Subject: Re: [2.0] Crashes on medium-high-end P4 systems?
To: None <port-i386@NetBSD.org>
From: Peter Seebach <seebs@plethora.net>
List: port-i386
Date: 04/01/2005 00:59:50
In message <200504010317.j313Hqbm020644@guild.plethora.net>, Peter Seebach writ
es:
>I have a machine which is quite reliably crashing after being up for a while.
>The crashes take a fairly consistent time to manifest. The motherboard is a
>SuperMicro X5DA8, which is a dual-xeon board. I'm not running in SMP; I can't
>even finish building a kernel!
>
>Backtraces always look a little weird, involving memory.

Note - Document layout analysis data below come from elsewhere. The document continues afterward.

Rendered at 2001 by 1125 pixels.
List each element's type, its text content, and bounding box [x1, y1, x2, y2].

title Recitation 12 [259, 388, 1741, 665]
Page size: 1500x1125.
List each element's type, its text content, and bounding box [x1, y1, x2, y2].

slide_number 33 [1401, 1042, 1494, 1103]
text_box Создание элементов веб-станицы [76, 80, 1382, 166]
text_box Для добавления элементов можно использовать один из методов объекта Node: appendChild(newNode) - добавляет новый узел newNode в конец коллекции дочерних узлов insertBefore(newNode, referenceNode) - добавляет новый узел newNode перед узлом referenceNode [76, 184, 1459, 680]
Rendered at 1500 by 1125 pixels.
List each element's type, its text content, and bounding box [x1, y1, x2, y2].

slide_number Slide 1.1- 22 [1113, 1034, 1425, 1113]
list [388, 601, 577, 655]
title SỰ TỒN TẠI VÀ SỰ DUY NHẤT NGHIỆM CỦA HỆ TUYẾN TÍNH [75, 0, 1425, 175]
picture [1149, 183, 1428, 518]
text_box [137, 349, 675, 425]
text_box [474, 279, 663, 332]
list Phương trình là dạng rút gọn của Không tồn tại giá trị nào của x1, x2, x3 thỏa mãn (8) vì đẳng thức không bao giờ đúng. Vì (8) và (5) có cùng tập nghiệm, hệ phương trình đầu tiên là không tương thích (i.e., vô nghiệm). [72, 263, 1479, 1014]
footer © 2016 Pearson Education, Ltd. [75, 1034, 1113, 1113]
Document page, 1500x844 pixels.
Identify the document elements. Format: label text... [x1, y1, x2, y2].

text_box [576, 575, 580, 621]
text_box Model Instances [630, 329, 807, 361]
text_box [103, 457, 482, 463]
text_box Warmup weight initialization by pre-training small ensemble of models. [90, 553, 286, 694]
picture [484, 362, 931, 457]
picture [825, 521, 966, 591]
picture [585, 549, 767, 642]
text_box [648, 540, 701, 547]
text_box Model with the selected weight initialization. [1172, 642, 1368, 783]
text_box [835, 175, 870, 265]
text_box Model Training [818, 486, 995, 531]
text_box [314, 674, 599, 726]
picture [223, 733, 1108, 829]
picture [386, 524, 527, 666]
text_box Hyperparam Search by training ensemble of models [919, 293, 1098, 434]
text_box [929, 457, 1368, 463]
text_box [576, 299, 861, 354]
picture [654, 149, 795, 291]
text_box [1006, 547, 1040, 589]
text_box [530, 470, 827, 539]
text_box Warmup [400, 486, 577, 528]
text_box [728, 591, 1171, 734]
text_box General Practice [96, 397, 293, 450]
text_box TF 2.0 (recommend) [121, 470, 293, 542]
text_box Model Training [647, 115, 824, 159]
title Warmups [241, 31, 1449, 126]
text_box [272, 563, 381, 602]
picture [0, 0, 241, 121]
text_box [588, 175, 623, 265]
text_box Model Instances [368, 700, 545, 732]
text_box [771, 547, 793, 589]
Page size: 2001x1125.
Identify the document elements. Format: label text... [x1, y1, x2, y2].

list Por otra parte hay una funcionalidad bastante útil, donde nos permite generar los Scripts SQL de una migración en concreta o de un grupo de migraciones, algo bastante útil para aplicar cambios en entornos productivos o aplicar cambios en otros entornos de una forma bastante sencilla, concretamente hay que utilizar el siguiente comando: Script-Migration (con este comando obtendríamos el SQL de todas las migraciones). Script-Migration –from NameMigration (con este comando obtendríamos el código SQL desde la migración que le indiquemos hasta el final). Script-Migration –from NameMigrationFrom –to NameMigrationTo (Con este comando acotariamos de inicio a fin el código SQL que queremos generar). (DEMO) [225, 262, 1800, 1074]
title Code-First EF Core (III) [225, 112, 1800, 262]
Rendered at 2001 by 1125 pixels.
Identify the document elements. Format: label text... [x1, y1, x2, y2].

Just a followup: I can run Slackware on this machine for hours and hours,
beating on it heavily, with no problems. I built a 2.0.2 kernel on another
box and it still acts up.
kernel: protection fault trap, code=0
Stopped in pid 43.1 (tar) at netbsd:pool_prime_page+0x136: movl %ebx,0(eax)
db{7}> bt
pool_prime_page()
pool_get()
ffs_vget()
ffs_valloc()
ufs_makeinode()
ufs_create()
vn_open()
sys_open()
syscall_plain()
db{7}> sync
syncing disks... panic: TLB IPI rendezvous failed (mask 43)
... Any suggestions? I am sort of assuming that the machine's ironclad
stability under Linux indicates functional hardware.
And no, the idea of a bug in NetBSD is not an April Fools' joke.